Ressalto, ainda, a contracultura do movimento hippie e seus ideais: “Faça amor, não faça guerra”, divulgando amor livre, a paz do mundo e o movimento feminista, que brigava pela total liberdade e sexualidade (marcas registradas desta década). Nesse período, mesmo uma mulher tendo um pensamento mais evoluído, continuava “careta”. Fazia tudo que sentia desejo, mas era fiel aos severos padrões: casar virgem, não beber em público, não fumar, namorar na “vista dos pais”.

Vivi isso. Lembro-me bem que, já noiva, meu pai, passando de carro uma tarde, flagrou-me andando pela calçada de mãos dada com o meu futuro marido (e único namorado). Mandou um recado por um empregado e uma severa “bronca” para o meu pretendente: “Diga a este rapaz que não ouse namorar segurando a mão da minha filha”.

Hoje, ao lembrar esse episódio, acho graça. Conheci o pai dos meus filhos quando era Diretor do Departamento de Educação. Desejando ver-me (ficou sabendo que eu era interna do Colégio de N. S. de Lourdes, mesmo morando aqui), fez uma “visita de inspeção”. Foi amor a primeira vista. Eu tinha 15 anos. Ele, 27.

Nunca frequentei um baile; nunca passeei aos domingos na Praça Fausto Cardoso (“coqueluche” dos jovens, para as ingênuas paqueras da época). Saí de uma clausura para entrar em outra. Por ter casado muito cedo, não dei continuidade aos meus estudos. Resultado: eu era uma “boneca dentro de uma redoma”.

Criação muito austera. Praticamente, nem ao Centro Comercial eu ia. Aliás, o comércio era quem vinha a mim. Passei a metade da vida criando meus seis filhos.

Incrível que, até o século XX, as mulheres passavam grande parte do tempo grávidas. Existíamos para “parir”, criar, educar os filhos. E obedecer ao marido.

Certa feita, li um artigo no qual um filósofo grego considerava a natureza da mulher inferior a dos homens. Para ele, éramos “seres sem raciocínio”. E fazia comparações com os escravos.

Que barbaridade!...

Precisávamos então quebrar as amarras sociais... Precisávamos... Ter escolhas diferentes.

Comecei a sentir vários conflitos internos, calada, por não ter tido a coragem de “ser”. Um verdadeiro pavor se apoderava de mim dia a dia. Quando eu era obrigada a assinar um documento identificando a profissão “Dona de Casa” ou “Prendas do Lar”, eu me sentia humilhada, envergonhada. Resolvi fazer um curso na Aliança Francesa. Queria ter um diferencial, mesmo não invalidando meus terríveis títulos encravados na mente - continuava sendo a antiga “Cinderela”, “A Gata Borralheira”, “A Bruxa Má”, ou melhor, “Rapunzel”.
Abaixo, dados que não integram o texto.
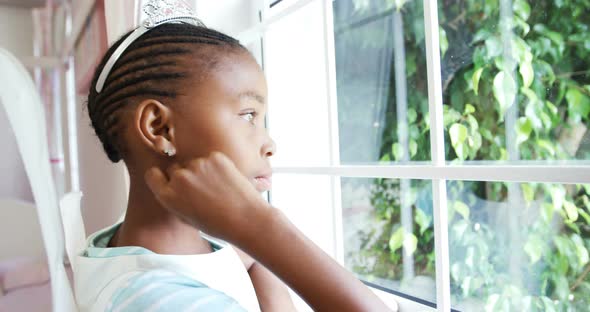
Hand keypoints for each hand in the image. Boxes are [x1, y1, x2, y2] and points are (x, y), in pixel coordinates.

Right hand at [144, 152, 269, 241]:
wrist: (246, 219)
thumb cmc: (218, 223)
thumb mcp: (187, 217)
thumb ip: (175, 199)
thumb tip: (172, 184)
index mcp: (169, 196)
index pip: (152, 175)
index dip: (161, 177)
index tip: (169, 179)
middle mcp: (179, 178)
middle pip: (176, 169)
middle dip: (185, 175)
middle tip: (203, 189)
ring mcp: (197, 166)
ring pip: (195, 163)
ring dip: (203, 171)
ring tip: (218, 188)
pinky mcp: (214, 157)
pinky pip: (211, 158)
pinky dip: (217, 166)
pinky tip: (226, 181)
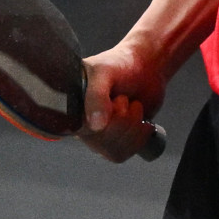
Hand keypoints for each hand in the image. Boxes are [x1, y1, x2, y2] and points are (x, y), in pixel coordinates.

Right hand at [80, 39, 169, 163]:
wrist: (147, 65)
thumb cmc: (121, 64)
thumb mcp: (104, 73)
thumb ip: (96, 96)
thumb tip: (95, 127)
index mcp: (72, 107)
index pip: (84, 132)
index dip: (106, 121)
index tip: (117, 101)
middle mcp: (82, 123)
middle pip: (102, 144)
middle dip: (123, 121)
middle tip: (125, 99)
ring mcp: (100, 133)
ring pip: (114, 152)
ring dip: (132, 129)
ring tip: (133, 106)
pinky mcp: (116, 139)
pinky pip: (123, 154)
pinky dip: (138, 139)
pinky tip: (142, 122)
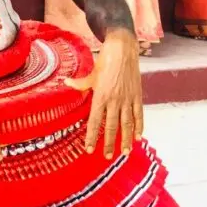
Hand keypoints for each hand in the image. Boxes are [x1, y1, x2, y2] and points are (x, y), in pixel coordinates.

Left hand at [66, 29, 142, 159]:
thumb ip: (81, 83)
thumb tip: (66, 83)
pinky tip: (138, 137)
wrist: (123, 50)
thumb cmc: (106, 61)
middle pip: (111, 126)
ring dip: (125, 139)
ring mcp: (127, 99)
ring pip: (126, 124)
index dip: (92, 136)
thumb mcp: (92, 73)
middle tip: (107, 156)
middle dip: (109, 143)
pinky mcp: (137, 96)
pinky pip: (139, 115)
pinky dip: (139, 126)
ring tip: (125, 152)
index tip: (89, 149)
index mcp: (101, 95)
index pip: (95, 121)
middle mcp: (114, 100)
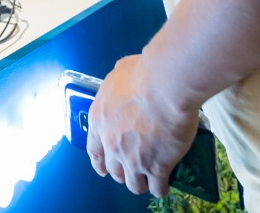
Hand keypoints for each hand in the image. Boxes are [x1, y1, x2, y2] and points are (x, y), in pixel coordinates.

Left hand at [86, 54, 200, 197]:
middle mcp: (112, 143)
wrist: (165, 86)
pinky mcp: (156, 167)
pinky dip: (160, 188)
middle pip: (113, 169)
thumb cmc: (144, 73)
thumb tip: (124, 80)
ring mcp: (133, 158)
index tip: (104, 167)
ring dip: (140, 183)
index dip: (100, 160)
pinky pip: (157, 187)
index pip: (94, 149)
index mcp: (99, 120)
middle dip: (122, 171)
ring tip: (147, 180)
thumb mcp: (122, 70)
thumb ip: (118, 82)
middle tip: (131, 169)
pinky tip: (164, 186)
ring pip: (133, 183)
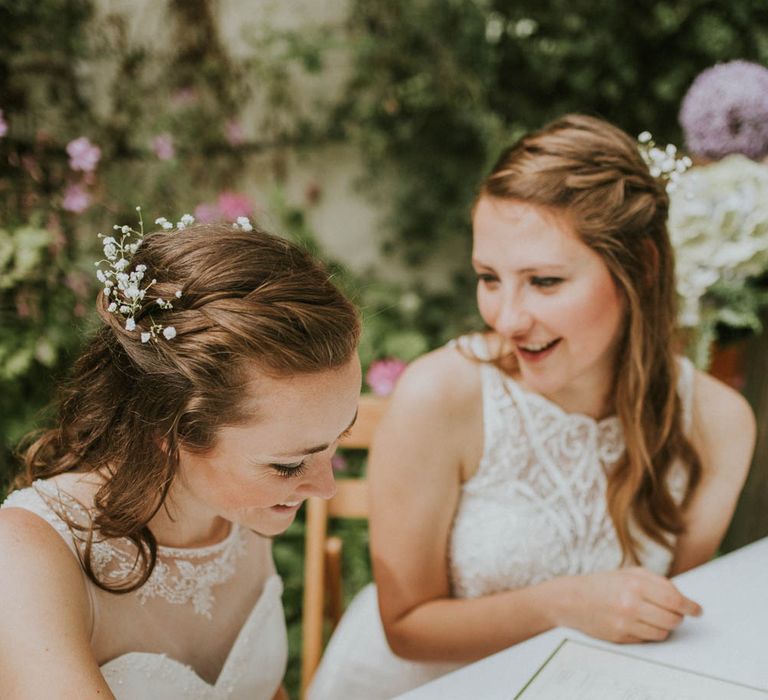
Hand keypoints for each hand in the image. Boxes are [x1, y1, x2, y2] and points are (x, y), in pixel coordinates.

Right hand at [561, 567, 701, 642]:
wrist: (573, 599)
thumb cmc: (603, 583)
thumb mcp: (629, 573)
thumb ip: (657, 582)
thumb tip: (682, 598)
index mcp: (635, 583)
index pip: (675, 599)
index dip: (690, 606)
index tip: (697, 610)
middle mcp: (631, 603)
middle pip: (673, 619)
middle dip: (678, 617)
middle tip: (675, 613)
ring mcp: (626, 622)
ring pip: (663, 632)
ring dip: (664, 625)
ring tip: (654, 616)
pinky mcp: (621, 636)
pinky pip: (648, 639)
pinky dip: (649, 632)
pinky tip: (639, 622)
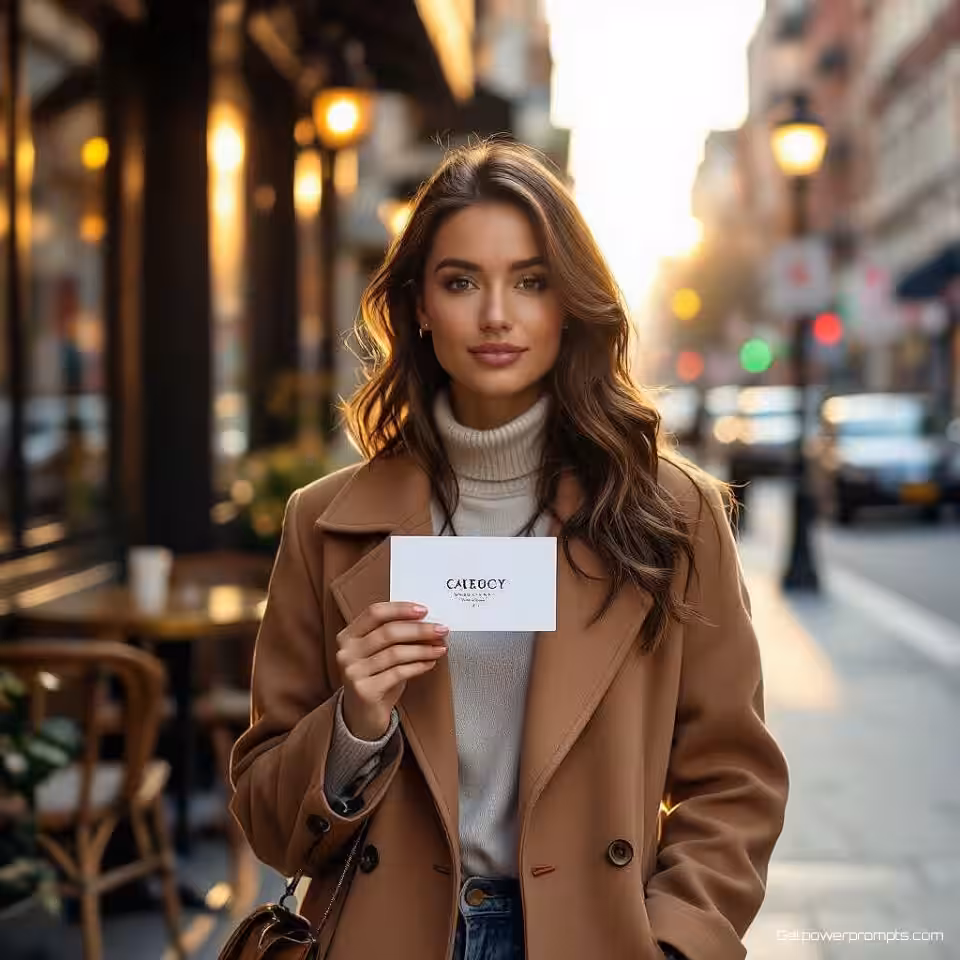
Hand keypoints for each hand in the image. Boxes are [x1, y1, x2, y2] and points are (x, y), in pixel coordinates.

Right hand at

Aos 47 anos, separada, desencadeei o maior “reboliço” na família. Uma mulher tão moça, separada! E a sociedade?... Nada disso me fez desistir.

Já com os meus seis filhos criados, segurei, com garra, as rédeas da minha vida. Totalmente independente, destemida e o mais importante, sentindo-me valorizada. Tornei-me comerciante de duas lojas, sem saber, sequer, tirar uma nota fiscal.  Como minhas mãos tremiam... Aluguei apartamento, vendi até meu carro.
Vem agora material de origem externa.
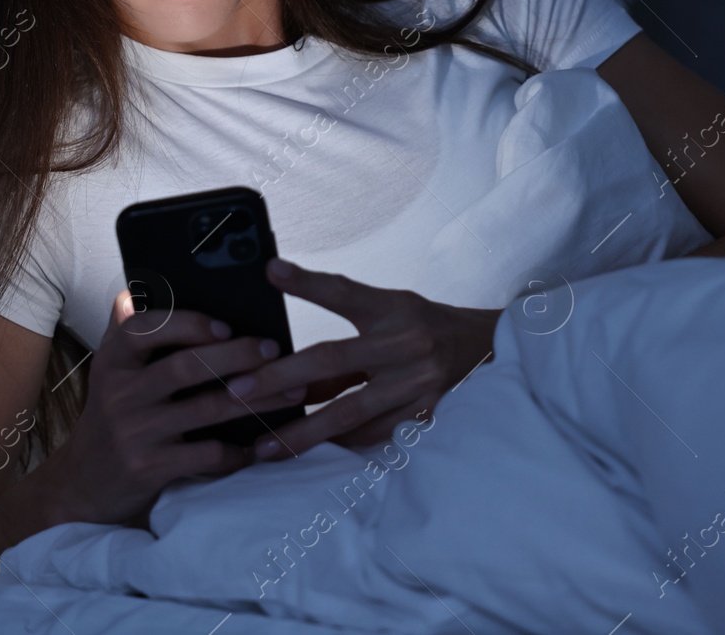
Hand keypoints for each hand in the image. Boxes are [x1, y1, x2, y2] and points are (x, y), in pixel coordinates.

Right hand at [42, 288, 308, 527]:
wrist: (84, 486)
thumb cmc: (114, 418)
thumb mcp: (111, 374)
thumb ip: (125, 334)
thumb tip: (132, 291)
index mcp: (113, 361)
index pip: (143, 328)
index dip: (188, 323)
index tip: (227, 325)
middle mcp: (119, 393)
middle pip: (185, 366)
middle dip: (237, 355)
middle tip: (274, 350)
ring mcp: (134, 432)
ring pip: (206, 408)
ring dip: (256, 399)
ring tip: (291, 392)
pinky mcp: (149, 468)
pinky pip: (207, 454)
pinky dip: (240, 450)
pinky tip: (263, 443)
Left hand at [229, 258, 501, 460]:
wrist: (485, 350)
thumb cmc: (423, 326)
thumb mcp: (389, 308)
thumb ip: (343, 317)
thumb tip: (285, 324)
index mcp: (393, 308)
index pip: (343, 291)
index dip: (307, 282)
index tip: (272, 272)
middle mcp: (405, 344)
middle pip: (333, 361)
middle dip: (280, 378)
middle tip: (238, 392)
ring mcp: (416, 383)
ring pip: (349, 412)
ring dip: (303, 431)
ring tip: (264, 445)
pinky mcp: (424, 415)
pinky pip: (371, 435)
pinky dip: (338, 444)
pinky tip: (307, 454)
Foram oito anos de “terror”: muito trabalho, muito sofrimento, muita renúncia... “Cavalgava” sozinha, sem olhar para trás (para não tombar). Só com a ajuda de Deus. A cabeça erguida, para não cair e atolar-me nos escombros e lamaçais pegajosos das mesmices da vida.

Com a liberdade plena, em 2000, fui agraciada, pela “Faculdade da Vida”, com um dom, lançando meu primeiro livro de poesias.

Foi o mais cobiçado DIPLOMA que uma simples “dona de casa” galgou. Só que, em Versos...

 


Martha Hora – escritora, poeta, membro do Movimento de Apoio Cultural Antonio Garcia Filho, da Academia Sergipana de Letras. Crônica publicada no livro “Desvendando Sombras e Sonhos - Poesias e Crônicas”, 2015.